According to the pollution index released in 2019 (https://www.numbeo.com/pollution/rankings_by_country.jsp), Nigeria is ranked 6th most polluted country among 106 countries, with high index of 87.37% above other African countries like Egypt, Ethiopia, Kenya, Tunisia, Tanzania, Morocco, Algeria while South Africa is among least polluting countries.
SRADeV Nigeria hereby call on the National Environmental Standards Regulatory and Enforcement Agency (NESREA) and State Environmental Protection Agencies (EPAs) to be awaken to their responsibility and to urgently undertake immediate national monitoring of air quality and its impacts on human health; assessing sources of air pollution; establishing and enforcing air quality legislation; and developing air quality actions plans to safeguard people health towards attaining the SDGs.

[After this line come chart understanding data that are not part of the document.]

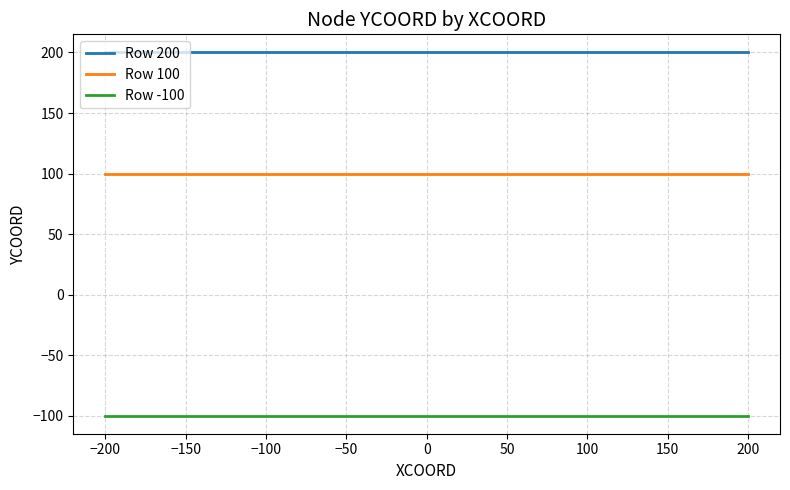

The value of Row -100 at 0 is -100. True or false?

True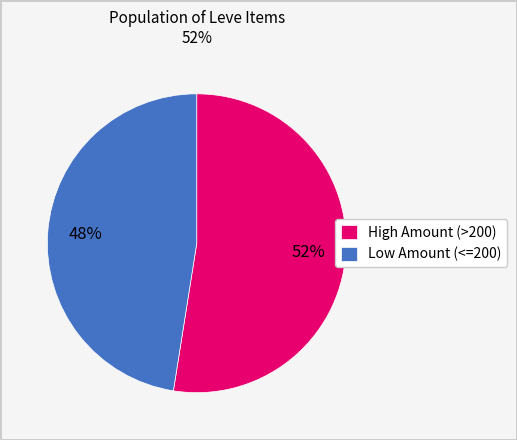

Approximately how many times larger is the value at Low Amount (<=200) compared to High Amount (>200)?

0.9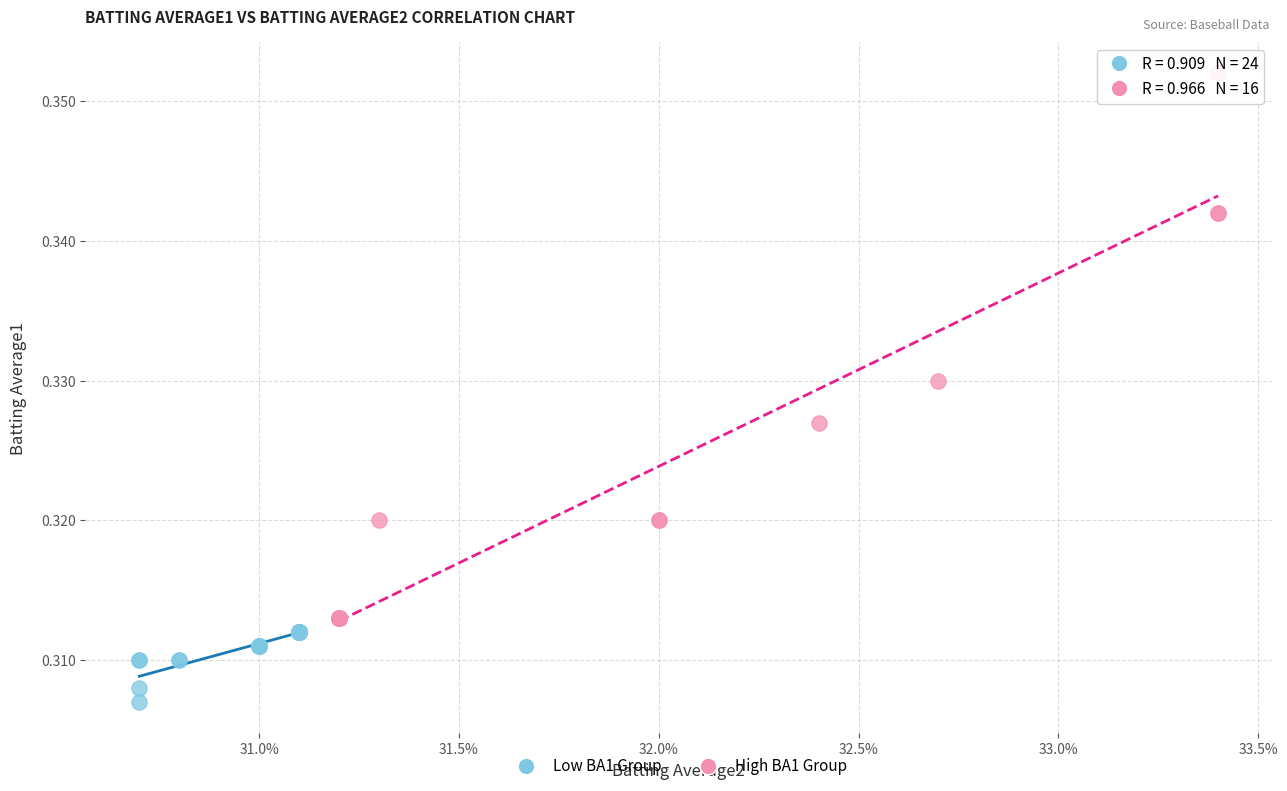

Which series contains the lowest Y value?

Low BA1 Group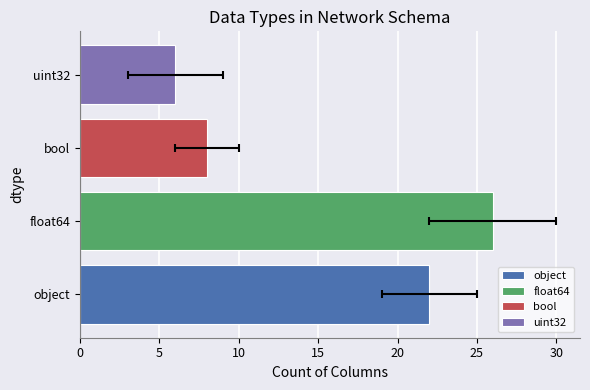

Reading left to right, extract all data points from this chart.

22	26	8	6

In other to monitor this as watchdogs of the environment, SRADeV plans to inaugurate an ‘NGO Think Tank Roundtable on Environment’ to serve a pressure group by July 2019 in Lagos.
The right to a healthy environment enjoys constitutional status – the strongest form of legal protection available – in more than 100 countries. Nigeria is among the at least 155 states that are legally obligated, through treaties, constitutions and legislation, to respect, protect and fulfil the right to a healthy environment. Air pollution goes to the heart of social justice and global inequality, disproportionately affecting poor people. The right to clean air is also embedded in the Universal Declaration of Human Rights and the International Covenant on Economic, Social and Cultural Rights, and fully enshrined in the Sustainable Development Goals – the global blueprint for peace and prosperity.
We therefore call for urgent national public health emergency over ‘unsound’ industrial recycling practices in Nigeria.